Sure, ideas very welcome! :-)

But if I have a library using nippy for serialization, currently
it's difficult to avoid conflicts with user code.

So you have a library that defines custom types, and the user may define custom types also? Are you worried about the user overwriting your types, you overwriting the user's types, or both?

— Reply to this email directly or view it on GitHub https://github.com/ptaoussanis/nippy/issues/50#issuecomment-43400091.

ptaoussanis commented 10 years ago

Okay, understood. Switching to a namespace-able type id would definitely help, but may add a fair bit of overhead that I'd like to try and avoid.

Would like a little time to think over possible solutions to this if that's okay? Will get back to you.

sunng87 commented 10 years ago

Thanks!

On Sat 17 May 2014 04:16:22 PM CST, Peter Taoussanis wrote:

Okay, understood. Switching to a namespace-able type id would definitely help, but may add a fair bit of overhead that I'd like to try and avoid.

Would like a little time to think over possible solutions to this if that's okay? Will get back to you.

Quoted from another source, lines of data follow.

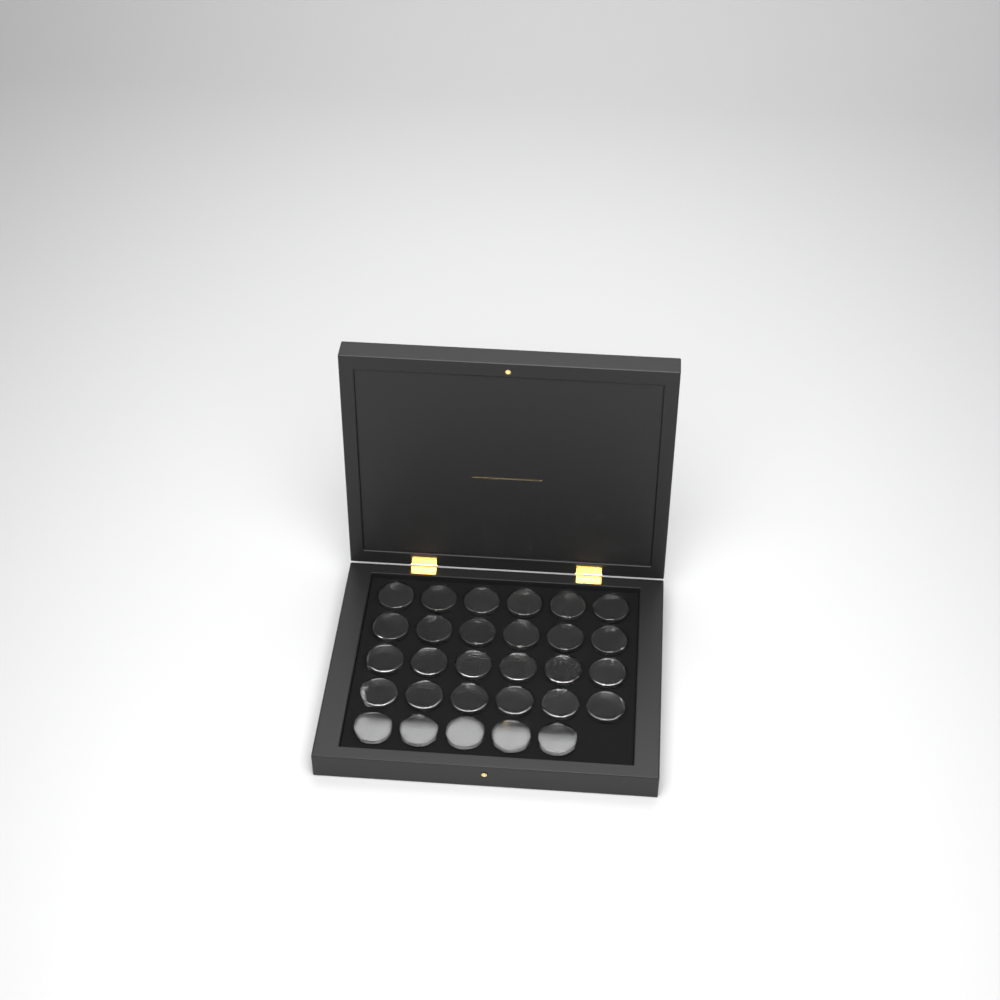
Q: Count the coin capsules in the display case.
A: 29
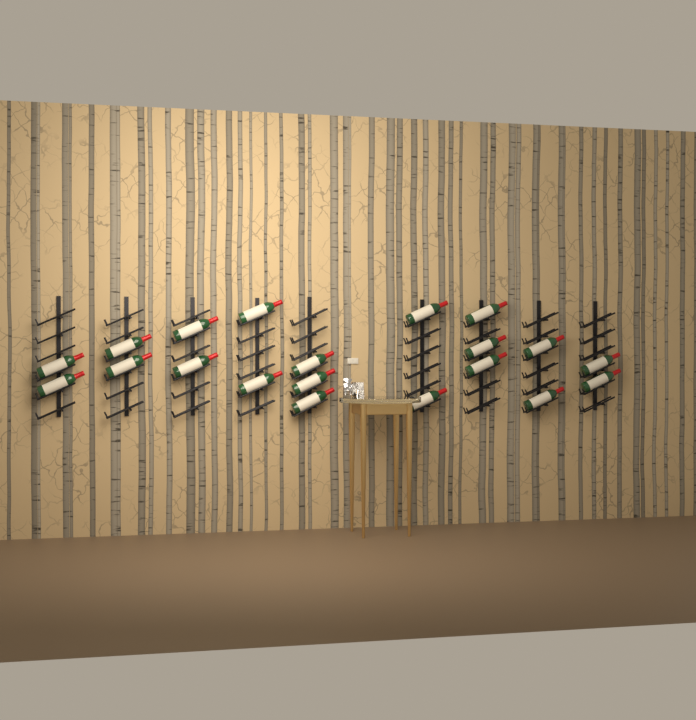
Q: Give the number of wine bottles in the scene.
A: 20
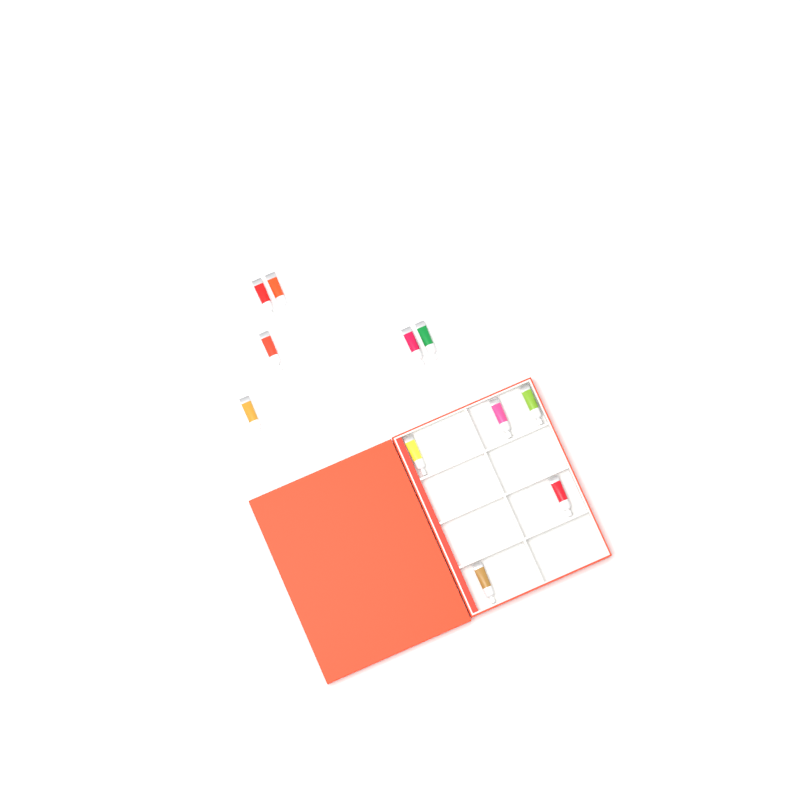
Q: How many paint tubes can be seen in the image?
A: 11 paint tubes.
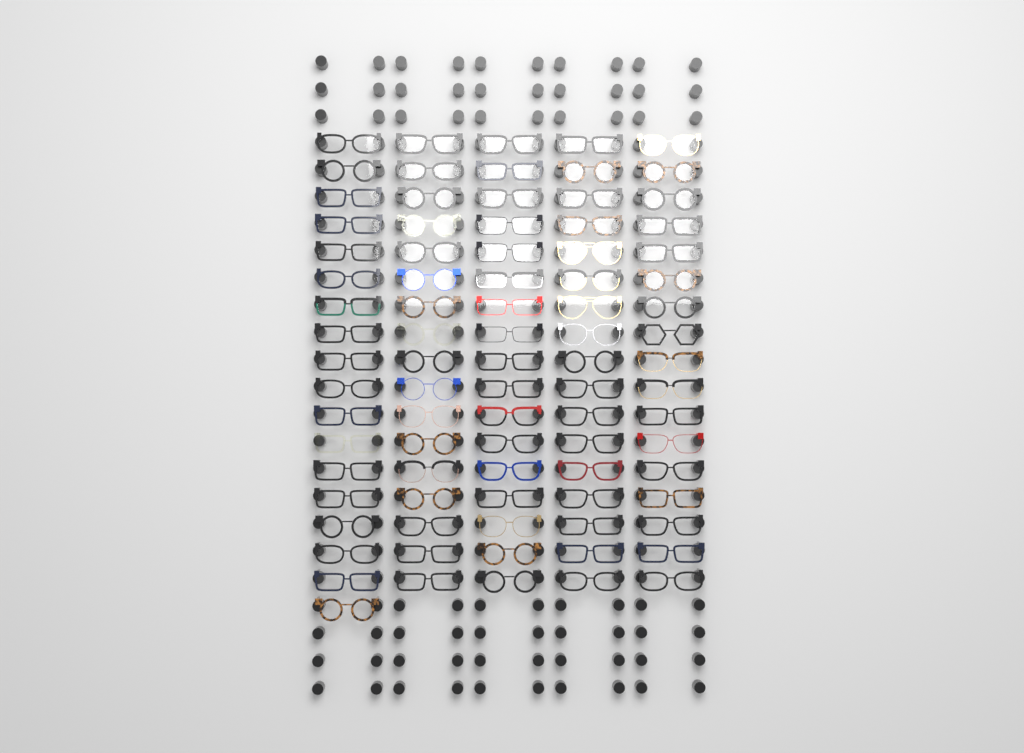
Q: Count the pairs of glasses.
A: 86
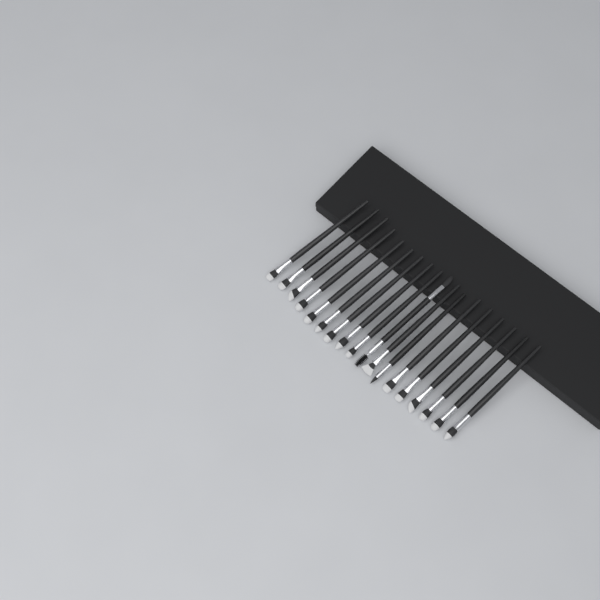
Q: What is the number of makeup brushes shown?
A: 18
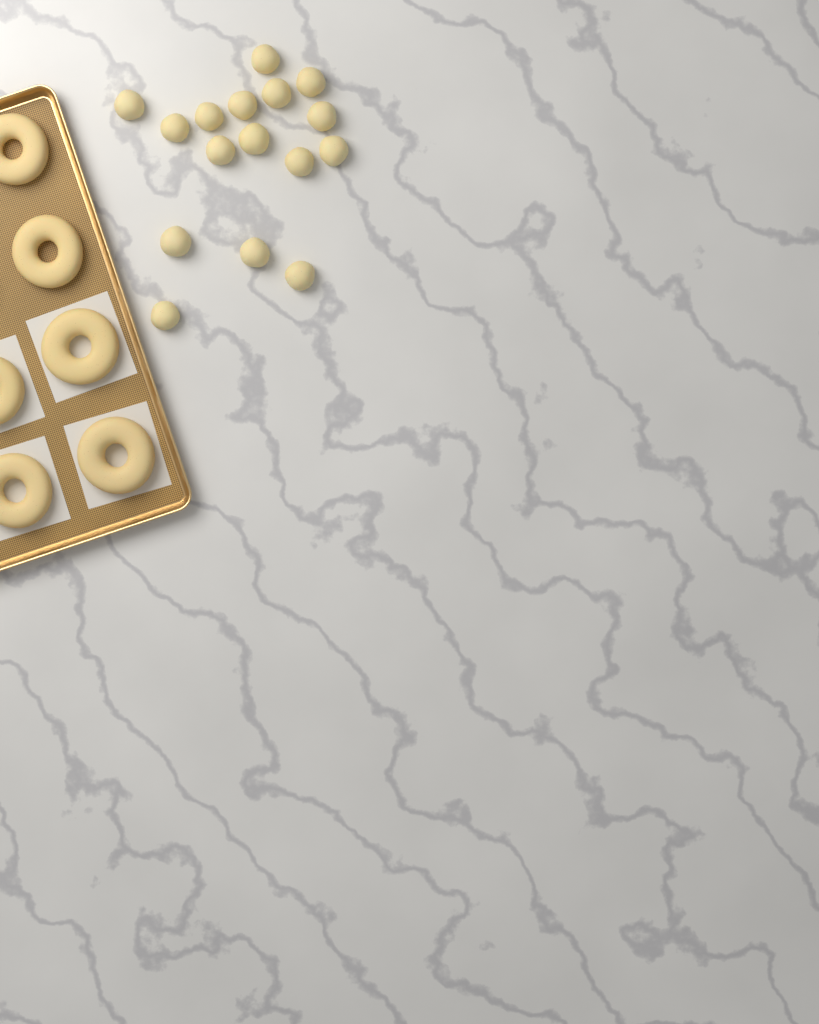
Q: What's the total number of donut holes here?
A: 16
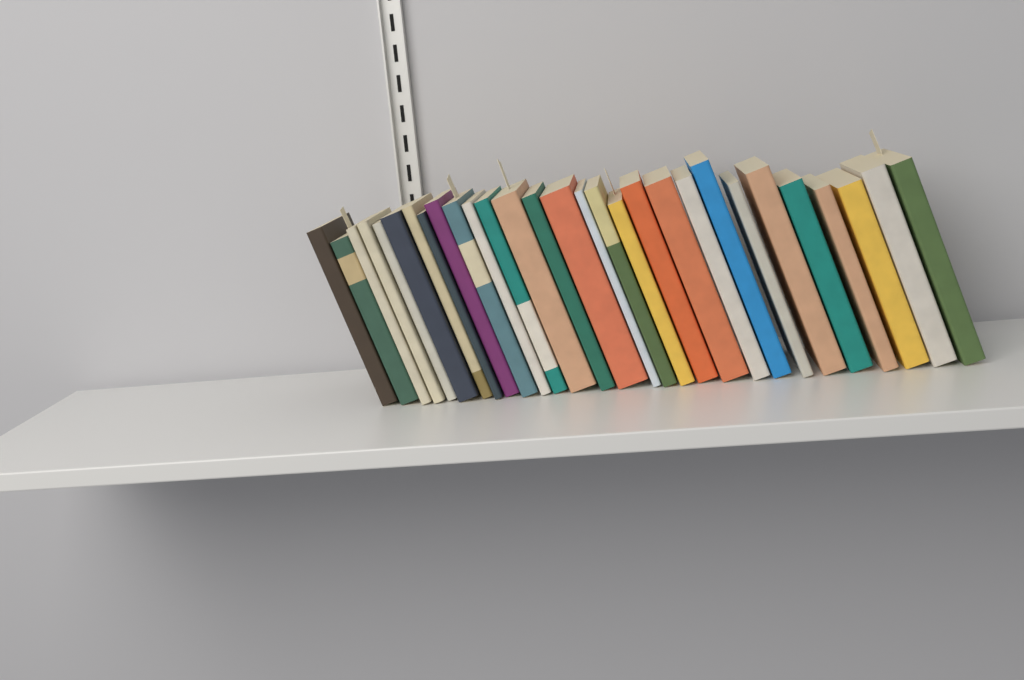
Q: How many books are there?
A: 29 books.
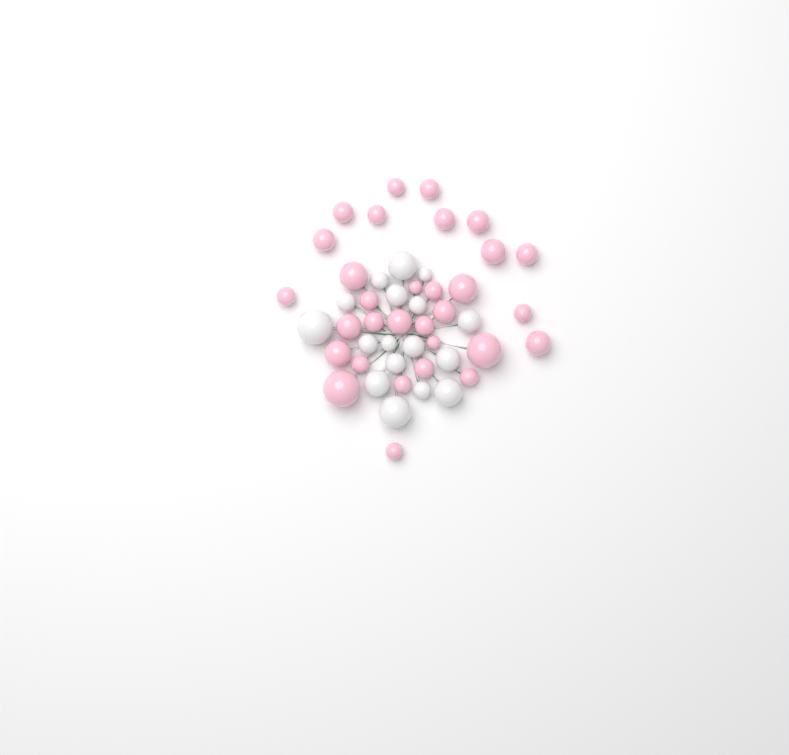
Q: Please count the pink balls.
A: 31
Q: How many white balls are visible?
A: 17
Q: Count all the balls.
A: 48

— Reply to this email directly or view it on GitHub https://github.com/ptaoussanis/nippy/issues/50#issuecomment-43401024.

ptaoussanis commented 10 years ago

Hi Sun,

Just letting you know that I haven't forgotten about this. Was away on vacation for a few weeks, back now. Still no obvious solution to this, but I absolutely agree that it's an important issue and I'll continue thinking about it.

Will update if I come to any conclusions.

Cheers! :-)

sunng87 commented 10 years ago

Thanks! This is not an urgent issue for me but I think can be helpful with namespaced custom types.

By the way, we are using Nippy in our RPC framework Slacker. It serves hundreds of thousands request everyday and works great. Thanks for the great work!

ptaoussanis commented 10 years ago

Okay, had some thoughts on this.

The byte ids [current design] are useful for storage efficiency + backwards compatibility. But arbitrary (+ namespaced) ids would be useful for cases like yours.

So I'm going to experiment with modding extend-freeze, extend-thaw to support both:

Will try wrap this up for inclusion in an upcoming v2.7.0-alpha1. Welcome any thoughts in the meantime.

Cheers! :-)

UPDATE: An alternative may be to generate a 16bit hash from the arbitrary keyword id. That way there's a constant+bounded overhead to using one, and still plenty of space (16bits) to avoid id collision.

ptaoussanis commented 10 years ago

Okay, 2.7.0-SNAPSHOT is up with modified extend-freeze, extend-thaw. New docstrings follow:

;; extend-freeze
"Extends Nippy to support freezing of a custom type (ideally concrete) with
  given id of form:
    * Keyword        - 2 byte overhead, resistent to id collisions.
    * Byte ∈[1, 128] - no overhead, subject to id collisions.

  (defrecord MyType [data])
  (extend-freeze MyType :foo/my-type [x data-output] ; Keyword id
    (.writeUTF [data-output] (:data x)))
  ;; or
  (extend-freeze MyType 1 [x data-output] ; Byte id
    (.writeUTF [data-output] (:data x)))"

;; extend-thaw
"Extends Nippy to support thawing of a custom type with given id:
  (extend-thaw :foo/my-type [data-input] ; Keyword id
    (->MyType (.readUTF data-input)))
  ;; or
  (extend-thaw 1 [data-input] ; Byte id
    (->MyType (.readUTF data-input)))"
ptaoussanis commented 10 years ago

Closing with the release of v2.7.0-alpha1.

sunng87 commented 10 years ago

:+1:

This is exactly what I need. Especially the keyword id hash and conflicts check. Now we have both customization and byte efficiency. I will adapt 2.7.0-alpha1 soon.